YOUR INSTRUCTIONS: Return every line of the listing below that contains the word "highest".

· · · · ·

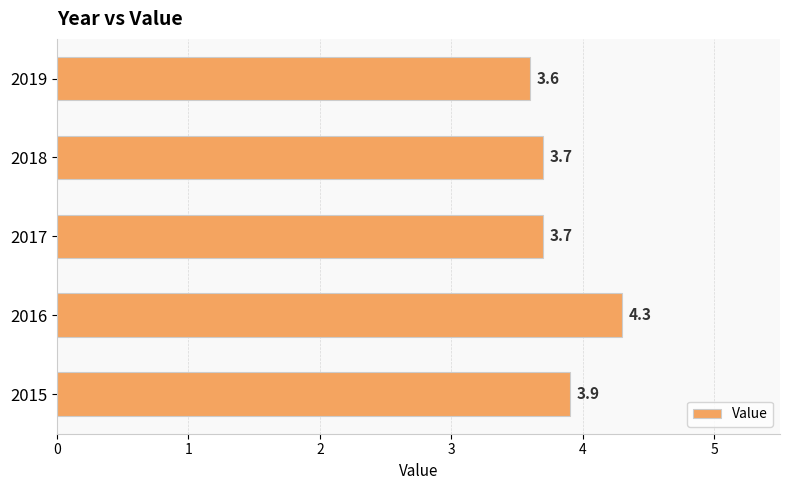

How many values are between 3 and 4?

4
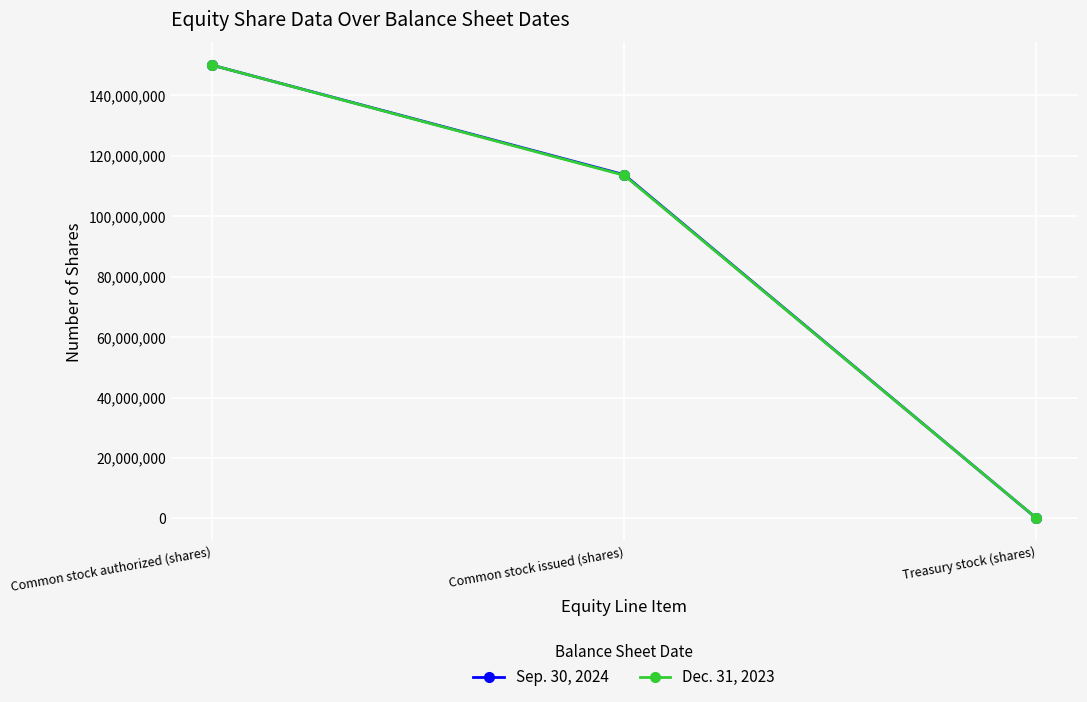

Rank the series by their average value, from lowest to highest.

Dec. 31, 2023, Sep. 30, 2024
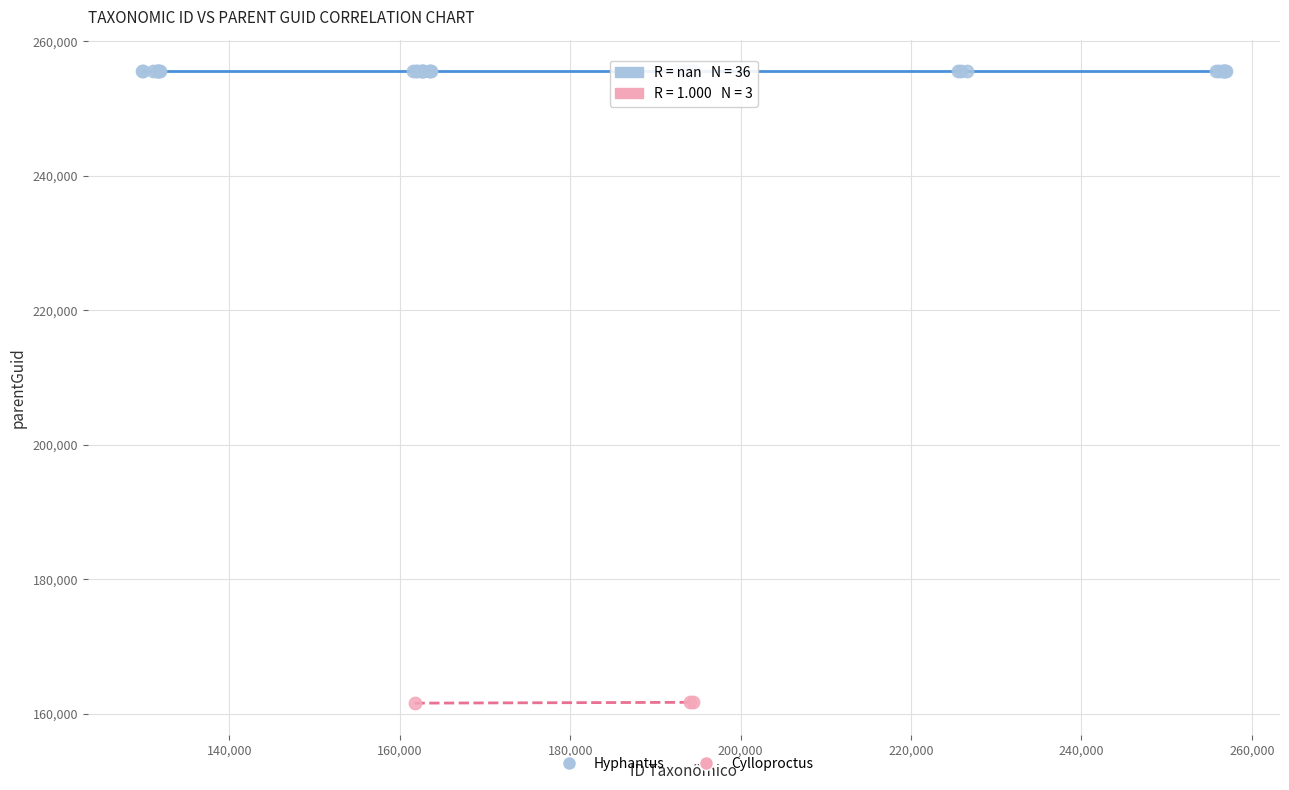

Which series reaches the maximum Y coordinate?

Hyphantus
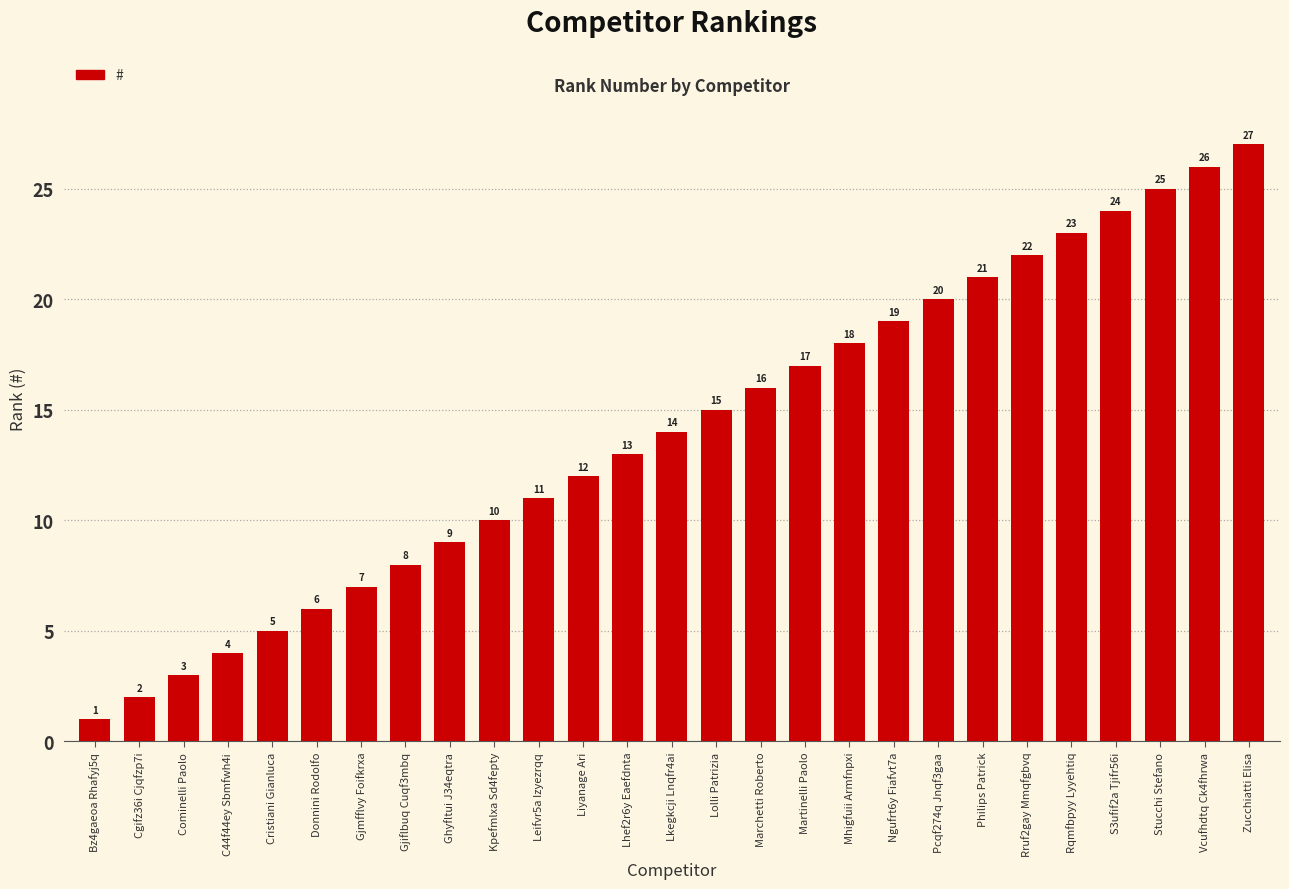

What is the change in value from Donnini Rodolfo to Gjiflbuq Cuqf3mbq?

+2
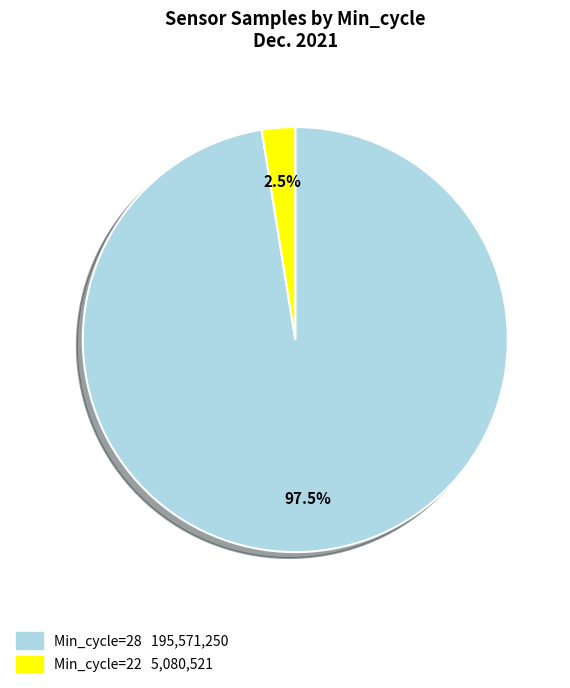

Does any single category account for the majority?

Yes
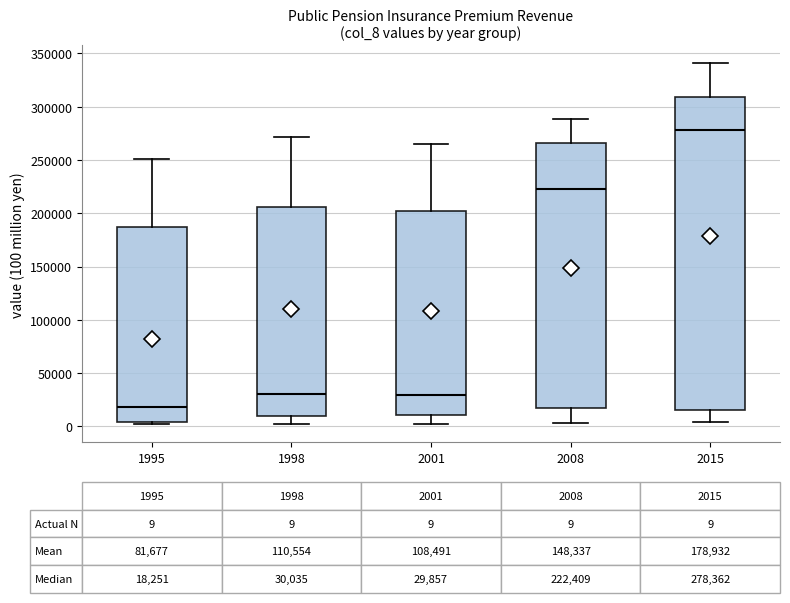

Which box has the highest median line?

2015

· · · · ·

YOUR SOLUTION:
Rank the series by their average value, from lowest to highest.
Which box has the highest median line?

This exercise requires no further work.